A Federação Nacional das Associações do Pessoal da Caixa Econômica Federal (Fenae) tem alertado para a gravidade do processo. A transferência das principais atividades operadas pela Caixa para a nova instituição financeira digital, com CNPJ próprio e outra estrutura contábil, esvaziará totalmente as funções do banco público centenário e diminuirá drasticamente sua rentabilidade, imprescindível para reafirmar a importância do Estado como fonte de desenvolvimento.

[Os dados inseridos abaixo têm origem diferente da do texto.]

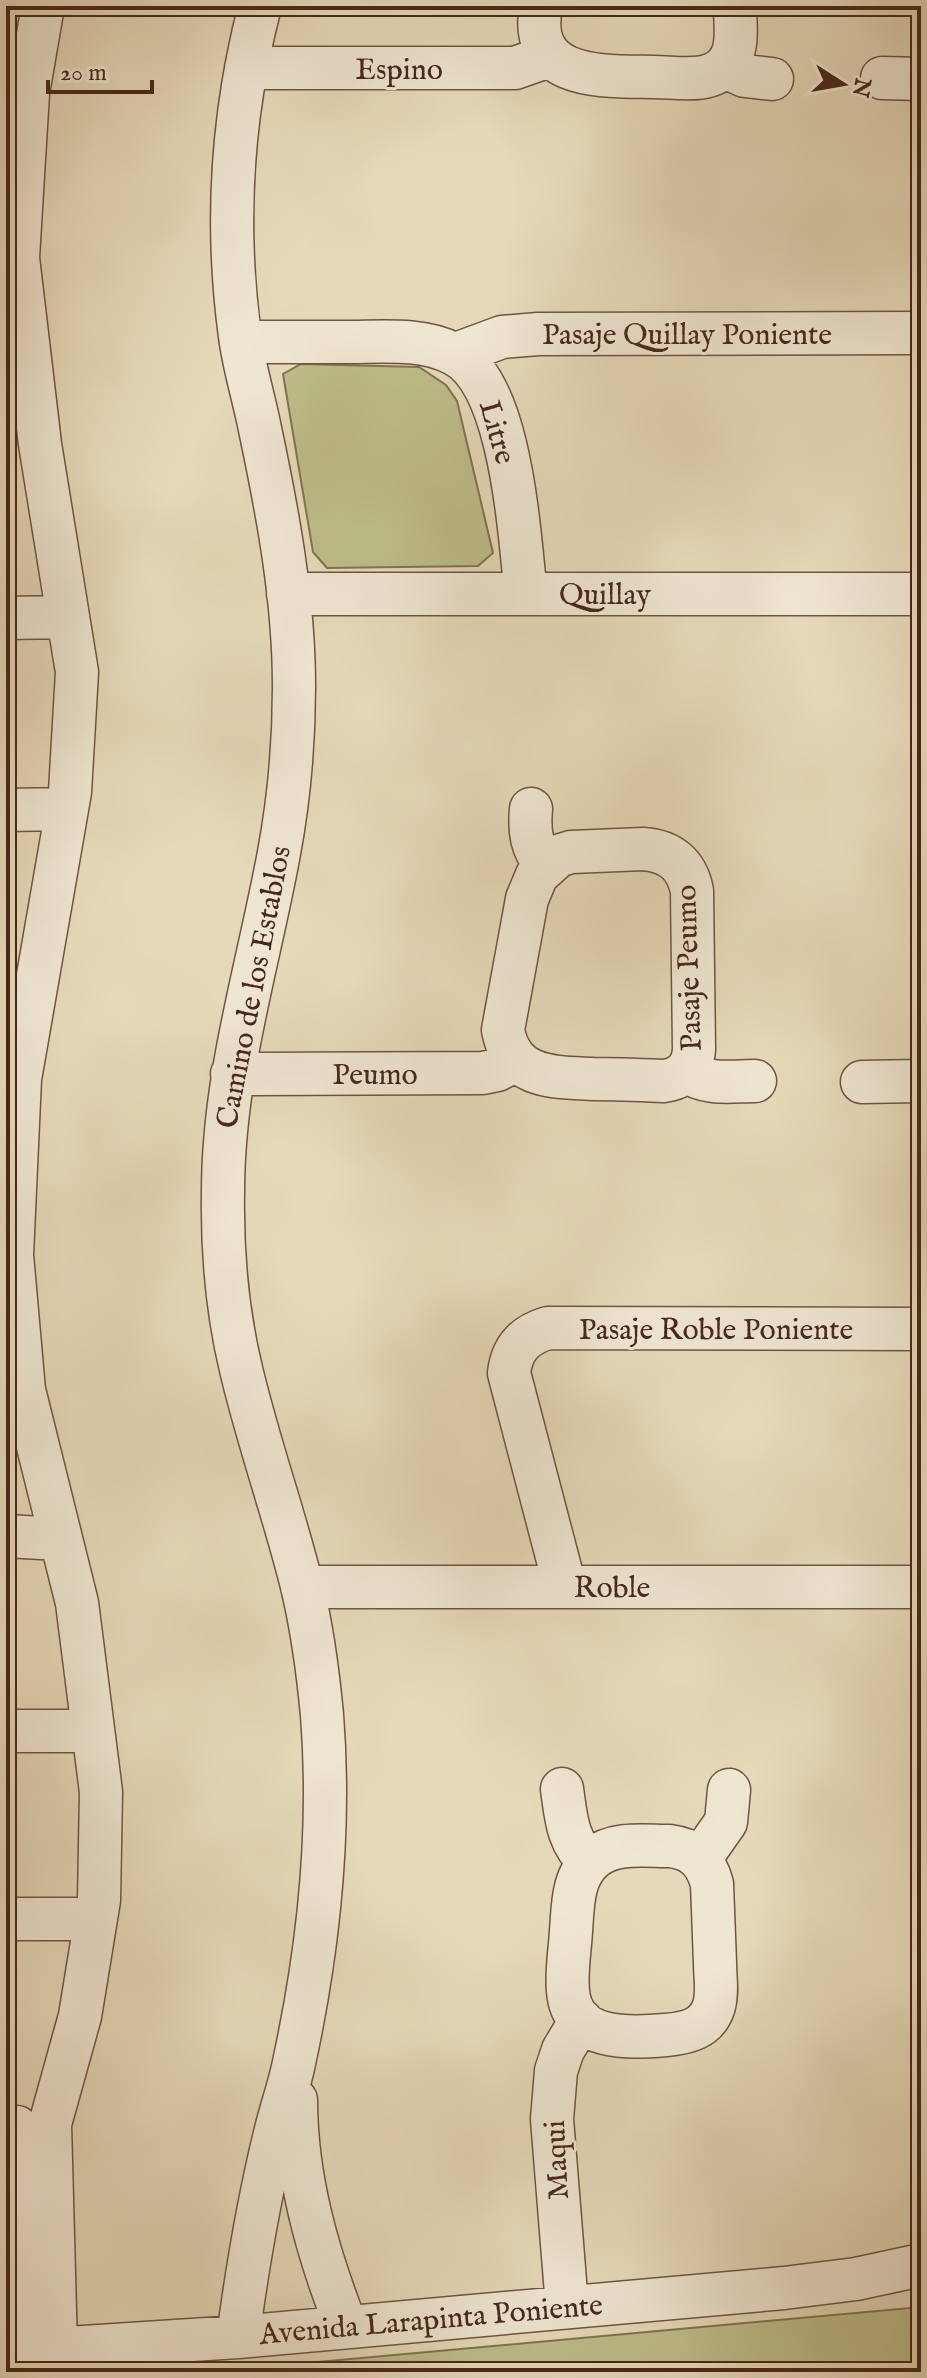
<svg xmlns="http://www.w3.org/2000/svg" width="927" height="2378" font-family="'IM FELL English',serif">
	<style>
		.green { fill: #bdbd8a; stroke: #827252; stroke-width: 2 }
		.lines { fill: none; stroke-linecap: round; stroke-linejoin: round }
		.minor-casing { stroke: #705442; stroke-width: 45 }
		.minor { stroke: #efe6d2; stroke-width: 42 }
		.labels { text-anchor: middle; stroke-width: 6; stroke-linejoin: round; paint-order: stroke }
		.street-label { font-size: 30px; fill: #48271a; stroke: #efe6d2 }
	</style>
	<rect width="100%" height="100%" fill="#e6d9b9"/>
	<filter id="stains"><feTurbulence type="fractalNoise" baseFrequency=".0025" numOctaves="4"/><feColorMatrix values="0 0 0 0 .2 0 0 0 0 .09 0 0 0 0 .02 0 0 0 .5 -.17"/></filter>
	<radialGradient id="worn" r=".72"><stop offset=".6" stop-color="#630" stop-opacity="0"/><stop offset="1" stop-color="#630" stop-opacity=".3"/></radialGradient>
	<path class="green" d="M 301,364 L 419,367 L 446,385 L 457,401 L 493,553 L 478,566 L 327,568 L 313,552 L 283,374 Z
		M 921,2307 L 921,2372 L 206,2372 L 208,2372 Z"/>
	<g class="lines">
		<defs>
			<path id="minor" d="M 43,6 L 28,93 L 18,258 L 40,444 L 77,672 L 70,792 L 20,1079 L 12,1255 L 24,1390 L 77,1603 L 101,1792 L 99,1900 L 80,2016 L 50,2124 L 56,2348
				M 541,6 C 527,81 602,76 654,77 C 677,77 708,84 725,66 C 740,51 735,25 735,6
				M 725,67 L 745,76 L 772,79
				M 246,68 L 515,68 L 549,56
				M 882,78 L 921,79
				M 241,342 C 275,342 310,342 345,342 C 380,342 422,337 454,354 C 512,383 519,535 526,594
				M 456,354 L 502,337 L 538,334 L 921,333
				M 288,594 L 921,594
				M 6,618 L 68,617
				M 531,809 C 529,831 531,848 546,865
				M 6,810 L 67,809
				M 643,849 C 671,851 687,865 692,891 L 694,1049 C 693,1068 682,1079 663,1081 C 640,1080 616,1079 593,1079 C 553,1077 512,1079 503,1030 L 527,899 L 537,875 L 558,856 L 571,852 Z
				M 687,1071 C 706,1086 733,1081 755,1081
				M 232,1074 L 483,1073 L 497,1070 L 516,1060
				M 862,1082 L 921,1081
				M 6,1536 L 60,1539
				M 302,1587 L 921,1587
				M 565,1587 L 509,1373 C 512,1348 524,1335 548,1328 L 921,1329
				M 6,1731 L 93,1731
				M 562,1789 C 566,1817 567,1843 590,1862
				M 670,1846 C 694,1849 706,1861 712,1884 C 713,1910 714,1937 715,1963 C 715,1977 718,1992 714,2006 C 707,2029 687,2033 666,2035 C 630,2038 572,2042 568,1991 C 566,1972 570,1950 571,1931 C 573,1905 572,1876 594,1858 C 614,1841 646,1846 670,1846 Z
				M 700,1859 L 726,1822 L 729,1790
				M 6,1919 L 95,1919
				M 296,2100 C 296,2179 318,2254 346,2326
				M 17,2127 L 20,2351
				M 567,2306 L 552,2119 L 556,2071 L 563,2050 L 581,2020
				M 238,2337 C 247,2270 258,2204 274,2138 C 280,2111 290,2085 295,2058 C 319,1946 331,1829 322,1715 C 318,1672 312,1628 302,1586 C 284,1513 258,1442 241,1369 C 227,1311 222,1251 223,1192 C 223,1075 258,967 279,853 C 289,799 294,743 294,687 C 294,600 278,514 260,429 C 254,398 244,367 240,336 C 225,226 232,113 260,6
				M 6,2352 L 238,2337 L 784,2288 L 856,2279 L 921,2265"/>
		</defs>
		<use href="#minor" class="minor-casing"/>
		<use href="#minor" class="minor"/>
	</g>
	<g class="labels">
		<g class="street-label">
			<text x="399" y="79">Espino</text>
			<text x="687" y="344">Pasaje Quillay Poniente</text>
			<text transform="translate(498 432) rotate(74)" y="10">Litre</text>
			<text x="605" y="604">Quillay</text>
			<text transform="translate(688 968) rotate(-92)" y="10">Pasaje Peumo</text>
			<text transform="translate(253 987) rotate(-79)" y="10">Camino de los Establos</text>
			<text x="375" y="1084">Peumo</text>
			<text x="716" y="1339">Pasaje Roble Poniente</text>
			<text x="612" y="1597">Roble</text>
			<text transform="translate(556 2160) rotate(-93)" y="10">Maqui</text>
			<text transform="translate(431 2319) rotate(-5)" y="10">Avenida Larapinta Poniente</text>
		</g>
	</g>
	<rect width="927" height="2378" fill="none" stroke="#e6d9b9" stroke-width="32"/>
	<rect x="8" y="8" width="911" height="2362" fill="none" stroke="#48271a" stroke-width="4"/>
	<rect x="16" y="16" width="895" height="2346" fill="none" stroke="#48271a" stroke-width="2"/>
	<g transform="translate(843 84) rotate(101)" stroke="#efe6d2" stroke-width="6" paint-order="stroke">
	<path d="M0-6L14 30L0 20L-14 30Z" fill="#48271a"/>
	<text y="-12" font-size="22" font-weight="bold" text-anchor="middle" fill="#48271a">N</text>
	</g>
	<path d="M48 80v12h104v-12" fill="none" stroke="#48271a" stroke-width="4"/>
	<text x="60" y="80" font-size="24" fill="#48271a" stroke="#efe6d2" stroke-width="6" paint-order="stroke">20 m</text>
	<rect width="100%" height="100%" filter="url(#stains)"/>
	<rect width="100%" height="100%" fill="url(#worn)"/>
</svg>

Para Sergio Takemoto, presidente da Fenae, a constituição e alienação do chamado banco digital representará mais uma cisão da parte lucrativa do único banco 100% público do país, com a transferência de ativos e do corpo funcional especializado para uma subsidiária que será já criada com o propósito “nada republicano” de ser feito o IPO (sigla em inglês para abertura pública inicial para venda de ações na Bolsa de Valores). Ele recorda que a meta governamental e da atual gestão da Caixa é proceder assim também com parte da Asset, criando uma Distribuidora de Títulos e Valores Mobiliários (DTVM) e abrindo seu capital em seguida, valendo ainda essa manobra para as áreas de loterias e cartões.

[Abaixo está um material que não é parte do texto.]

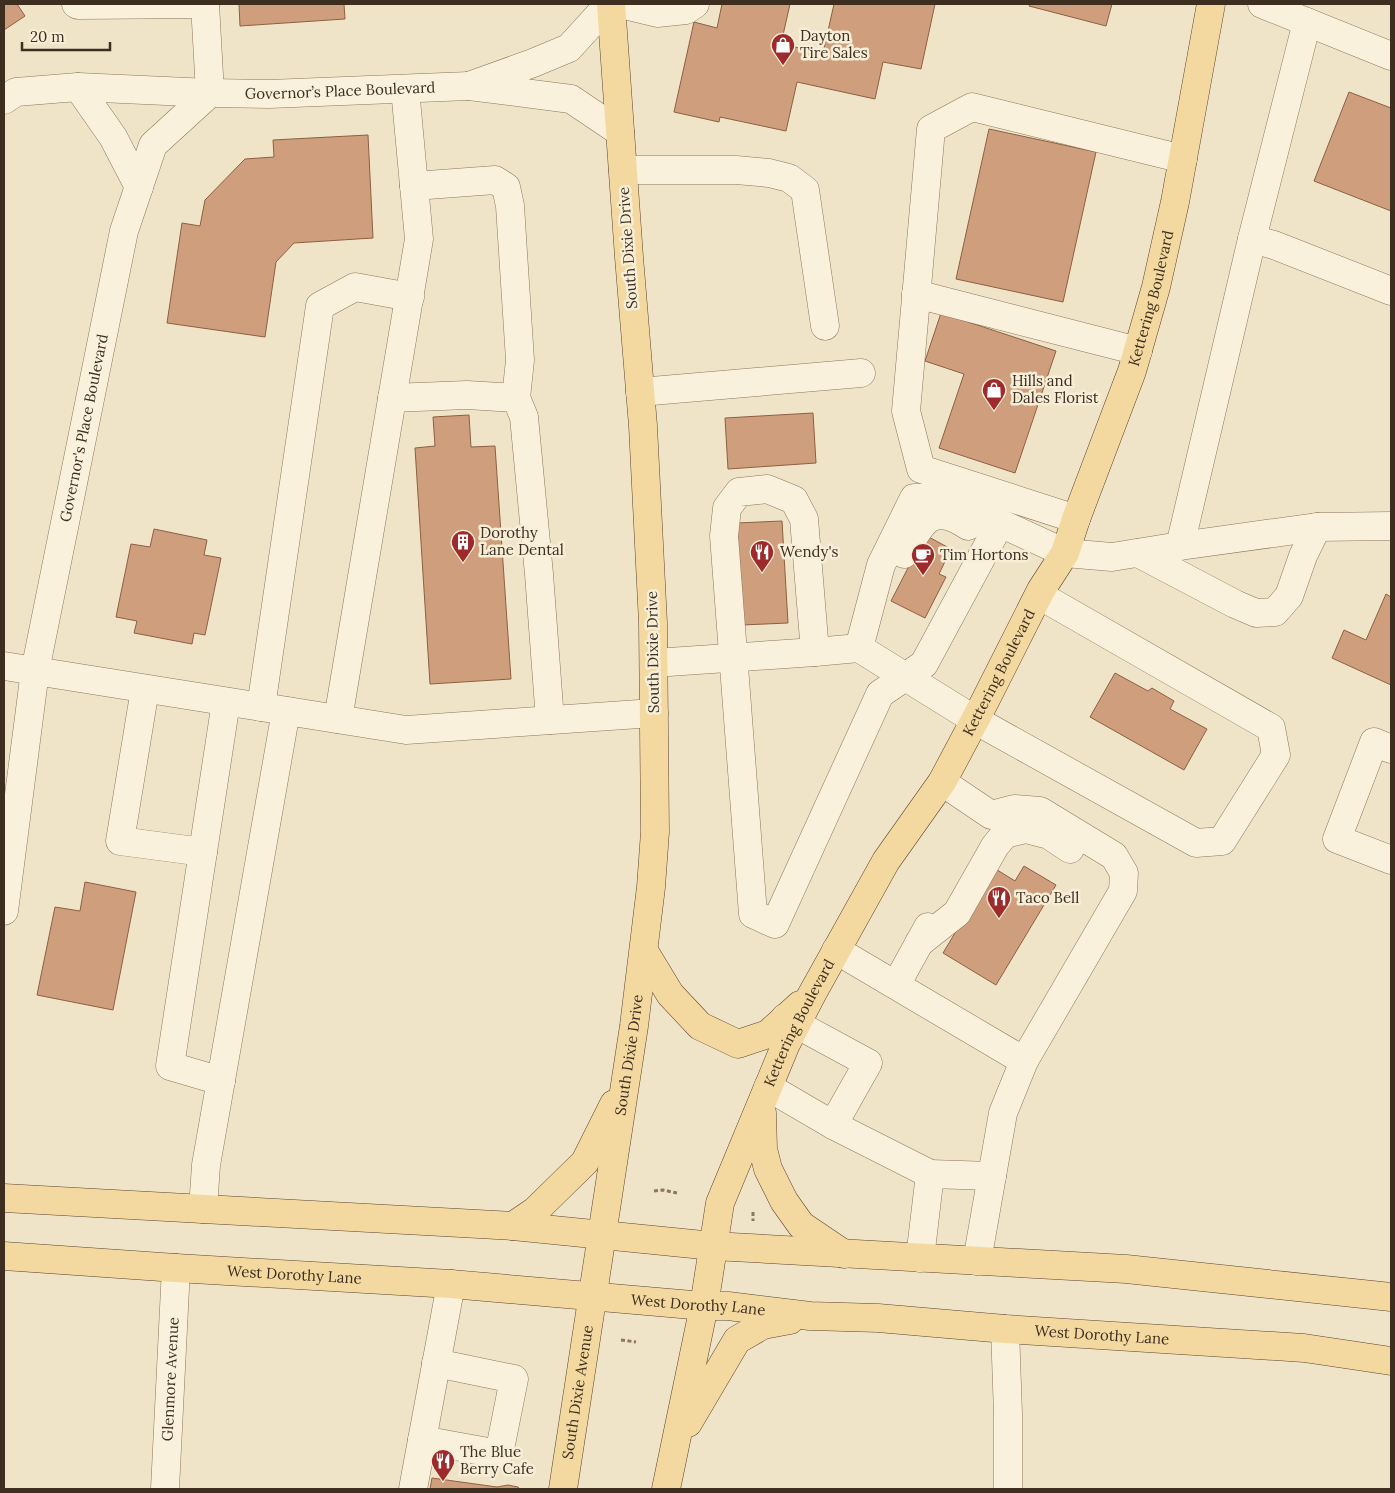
<svg xmlns="http://www.w3.org/2000/svg" width="1395" height="1493" font-family="Lora,serif">
  <style>
    .building { fill: #cf9f7d; stroke: #8d5f41 }
    .lines { fill: none; stroke-linecap: round; stroke-linejoin: round }
    .minor-casing { stroke: #8d765c; stroke-width: 29 }
    .major-casing { stroke: #5b4430; stroke-width: 29 }
    .path { stroke: #8d765c; stroke-width: 3; stroke-dasharray: 4 2.5; stroke-linecap: butt }
    .minor { stroke: #faf1dc; stroke-width: 28 }
    .major { stroke: #f3d9a0; stroke-width: 28 }
    .labels { text-anchor: middle; stroke-width: 5; stroke-linejoin: round; paint-order: stroke }
    .poi-label { font-size: 15px; fill: #3d2e20; stroke: #f7eed8; text-anchor: start }
    .street-label { font-size: 15px; fill: #3d2e20; stroke: #f7eed8 }
  </style>
  <rect width="100%" height="100%" fill="#f0e4c8"/>
  <path class="building" d="M4,4H17L25,16L4,30Z
    M239,4H344L345,19L240,26Z
    M722,4H790L781,44L823,53L834,4H935L921,69L883,62L875,99L797,82L786,131L720,117L719,122L674,112L694,22L717,28Z
    M1030,4H1112L1106,26L1029,6Z
    M1349,92L1391,108V211L1314,181Z
    M989,129L1096,152L1063,302L956,279Z
    M368,135L373,238L294,243L276,262L265,337L167,323L182,223L200,226L205,200L245,159L274,157L273,140Z
    M941,313L1056,351L1015,473L939,448L964,374L925,361Z
    M813,413L816,463L728,469L725,418Z
    M469,415L471,447L495,446L511,679L430,684L415,448L435,446L433,417Z
    M782,521L788,623L742,625L737,523Z
    M154,529L207,540L204,555L221,558L205,635L194,633L192,644L134,633L137,621L116,617L131,544L150,547Z
    M925,535L951,549L939,574L946,577L925,618L891,601Z
    M1386,594L1391,597V685L1332,658L1344,630L1366,640Z
    M1115,673L1148,691L1152,688L1174,701L1170,709L1207,729L1184,770L1090,717Z
    M1024,866L1056,885L996,985L943,953L994,868L1015,881Z
    M85,882L136,892L113,1010L37,995L55,907L80,911Z
    M432,1478L497,1487L508,1485L518,1487L520,1489H430Z"/>
  <g class="lines">
    <g class="minor-casing">
      <g id="minor">
        <path d="M76,4L78,5L205,4"/>
        <path d="M205,4L210,93"/>
        <path d="M609,4L569,48L533,63L469,86L571,99L620,132"/>
        <path d="M620,4L657,13L686,10L695,4"/>
        <path d="M1262,4L1391,56"/>
        <path d="M78,87L113,137L139,187"/>
        <path id="s1" d="M4,100L16,92L78,87L210,93L269,94L469,86"/>
        <path d="M623,170H736L769,173L789,178L805,190L825,326"/>
        <path d="M414,186L495,180L506,187L510,206L520,360L516,398"/>
        <path d="M1252,239L1274,245L1391,291"/>
        <path d="M916,294L1138,351"/>
        <path d="M640,392L861,373"/>
        <path d="M392,398L467,395L516,398L524,417L539,574L550,720"/>
        <path d="M1076,519L921,469L906,411L931,129L972,107L1183,159"/>
        <path d="M1180,546L1252,239L1307,22"/>
        <path d="M1138,553L1235,604L1256,613L1275,612L1289,596L1303,556L1317,527"/>
        <path d="M904,554C921,523 931,501 968,526"/>
        <path d="M859,648L881,565L914,498H944L1000,523"/>
        <path d="M815,652L804,519L794,500L767,489L739,492L727,508L724,536L753,914L775,924L880,694L924,664L1000,523L1065,553L1112,557L1180,546L1317,527L1391,526"/>
        <path d="M654,663L815,652L859,648L975,720L1196,843L1222,841L1276,755L1271,728L1039,595"/>
        <path d="M4,666L406,730L654,713"/>
        <path d="M145,689L120,841L203,852"/>
        <path d="M261,707L320,306L355,287L410,297"/>
        <path d="M338,719L419,239L405,89"/>
        <path d="M1391,749L1374,742L1337,839L1391,860"/>
        <path d="M942,782L991,815L1014,809L1040,811L1114,856L1124,873L1123,891L1024,1061"/>
        <path id="s2" d="M4,911L35,671L124,231L153,145L210,93"/>
        <path d="M919,943L957,913L995,846L1005,834L1026,829L1049,835L1070,849"/>
        <path d="M836,950L1024,1061L1003,1113L977,1261"/>
        <path d="M896,985L928,927"/>
        <path d="M221,1081L170,1066L226,702"/>
        <path d="M768,1087L833,1125L868,1063L785,1018"/>
        <path d="M833,1125L930,1174"/>
        <path d="M203,1209L206,1165L286,711"/>
        <path d="M920,1258L930,1174L992,1176"/>
        <path d="M1005,1329L1008,1414V1489"/>
        <path d="M422,1440L499,1454L514,1379L436,1363"/>
        <path id="s3" d="M165,1489L176,1268"/>
        <path d="M413,1489L451,1284"/>
      </g>
    </g>
    <g class="major-casing">
      <g id="major">
        <path d="M644,951L670,994L700,1026L738,1044L768,1034L800,1005"/>
        <path d="M762,1113L763,1149L768,1169L784,1201L801,1225L844,1254"/>
        <path d="M4,1198L513,1226L713,1246L1126,1269L1391,1297"/>
        <path d="M513,1226L535,1211L585,1162L614,1104"/>
        <path id="s4" d="M4,1256L176,1268L451,1284L704,1306H728L810,1316L878,1318L1005,1329L1304,1348L1391,1361"/>
        <path d="M688,1423L737,1340L763,1325L790,1320"/>
        <path id="s5" d="M563,1489L634,1026L651,887L655,832L653,623L643,426L629,257L611,4"/>
        <path id="s6" d="M666,1489L704,1306L720,1203L786,1044L812,994L886,861L942,782L984,703L1041,590L1065,553L1076,519L1132,371L1156,287L1175,202L1211,4"/>
      </g>
    </g>
    <path class="path" d="M654,1191L663,1190L677,1193
      M753,1212V1221
      M621,1340L636,1342"/>
    <use href="#minor" class="minor"/>
    <use href="#major" class="major"/>
  </g>
  <defs>
    <g id="shop-pin" transform="scale(1.25)"><path d="M0 17L-7.5 6A9.5 9.5 0 1 1 7.5 6Z" fill="#9e2a2b" stroke="#f7eed8"/><path d="M-5-2.5h2.3a2.7 3.5 0 0 1 5.4 0H5L5.5 6h-11ZM-1.5-2.5h3a1.5 2.3 0 0 0-3 0Z" fill="#fff"/></g>
    <g id="building-pin" transform="scale(1.25)"><path d="M0 17L-7.5 6A9.5 9.5 0 1 1 7.5 6Z" fill="#9e2a2b" stroke="#f7eed8"/><path d="M-4-6H4V6H1V3H-1V6H-4ZM-2.5-4.3h1.7v1.8h-1.7ZM.8-4.3h1.7v1.8H.8ZM-2.5-1h1.7V.8h-1.7ZM.8-1h1.7V.8H.8Z" fill="#fff"/></g>
    <g id="restaurant-pin" transform="scale(1.25)"><path d="M0 17L-7.5 6A9.5 9.5 0 1 1 7.5 6Z" fill="#9e2a2b" stroke="#f7eed8"/><path d="M-5-6h1v4h1v-4h1v4h1v-4h1v5L-1.5 .5V6h-2V.5L-5-1ZM5-6V6H3V1.5H1.5Q1.5-4 5-6Z" fill="#fff"/></g>
    <g id="cafe-pin" transform="scale(1.25)"><path d="M0 17L-7.5 6A9.5 9.5 0 1 1 7.5 6Z" fill="#9e2a2b" stroke="#f7eed8"/><path d="M-5.5-4.5H6V0H3Q3 3.5 0 3.5H-2.5Q-5.5 3.5-5.5 0ZM3-3.2v2h1.7v-2ZM-6 4.5H4V6H-6Z" fill="#fff"/></g>
  </defs>
  <g fill-rule="evenodd">
    <use href="#shop-pin" x="783" y="45"/>
    <use href="#shop-pin" x="994" y="390"/>
    <use href="#building-pin" x="463" y="542"/>
    <use href="#restaurant-pin" x="762" y="552"/>
    <use href="#cafe-pin" x="923" y="555"/>
    <use href="#restaurant-pin" x="999" y="898"/>
    <use href="#restaurant-pin" x="443" y="1461"/>
  </g>
  <g class="labels">
    <g class="poi-label">
      <text x="800" y="41">Dayton<tspan x="800" dy="17">Tire Sales</tspan></text>
      <text x="1012" y="386">Hills and<tspan x="1012" dy="17">Dales Florist</tspan></text>
      <text x="480" y="538">Dorothy<tspan x="480" dy="17">Lane Dental</tspan></text>
      <text x="780" y="557">Wendy's</text>
      <text x="940" y="560">Tim Hortons</text>
      <text x="1016" y="903">Taco Bell</text>
      <text x="460" y="1457">The Blue<tspan x="460" dy="17">Berry Cafe</tspan></text>
    </g>
    <g class="street-label">
      <text dy="5" stroke="none"><textPath href="#s1" startOffset="339">Governor’s Place Boulevard</textPath></text>
      <text transform="translate(628 248) rotate(-94)" y="5">South Dixie Drive</text>
      <text dy="5" stroke="none"><textPath href="#s6" startOffset="1298">Kettering Boulevard</textPath></text>
      <text dy="5" stroke="none"><textPath href="#s2" startOffset="490">Governor's Place Boulevard</textPath></text>
      <text transform="translate(653 652) rotate(-91)" y="5">South Dixie Drive</text>
      <text dy="5" stroke="none"><textPath href="#s6" startOffset="892">Kettering Boulevard</textPath></text>
      <text dy="5" stroke="none"><textPath href="#s6" startOffset="488">Kettering Boulevard</textPath></text>
      <text dy="5" stroke="none"><textPath href="#s5" startOffset="439">South Dixie Drive</textPath></text>
      <text dy="5" stroke="none"><textPath href="#s4" startOffset="291">West Dorothy Lane</textPath></text>
      <text dy="5" stroke="none"><textPath href="#s4" startOffset="696">West Dorothy Lane</textPath></text>
      <text dy="5" stroke="none"><textPath href="#s4" startOffset="1101">West Dorothy Lane</textPath></text>
      <text dy="5" stroke="none"><textPath href="#s3" startOffset="110">Glenmore Avenue</textPath></text>
      <text dy="5" stroke="none"><textPath href="#s5" startOffset="98">South Dixie Avenue</textPath></text>
    </g>
  </g>
  <rect width="1395" height="1493" fill="none" stroke="#3d2e20" stroke-width="10"/>
  <path d="M22 42v8h88v-8" fill="none" stroke="#3d2e20" stroke-width="2.5"/>
  <text x="30" y="42" font-size="15" fill="#3d2e20" stroke="#f7eed8" stroke-width="4" paint-order="stroke">20 m</text>
</svg>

“O maior objetivo do banco digital será pavimentar a privatização da própria Caixa sem a obrigatoriedade de apreciação pelo Congresso Nacional, para a qual serão transferidas as operações de programas sociais, FGTS, microcrédito, habitação, produtos e serviços comerciais. A base dessa nova subsidiária será o Caixa TEM e as poupanças digitais, desenvolvidas pelos empregados durante a pandemia da Covid-19, para facilitar o acesso de todos os brasileiros a serviços e transações bancárias”, denuncia Takemoto. A Fenae já chamou atenção para a criação de subsidiárias para venda sem autorização do Congresso é uma forma de burlar a Legislação.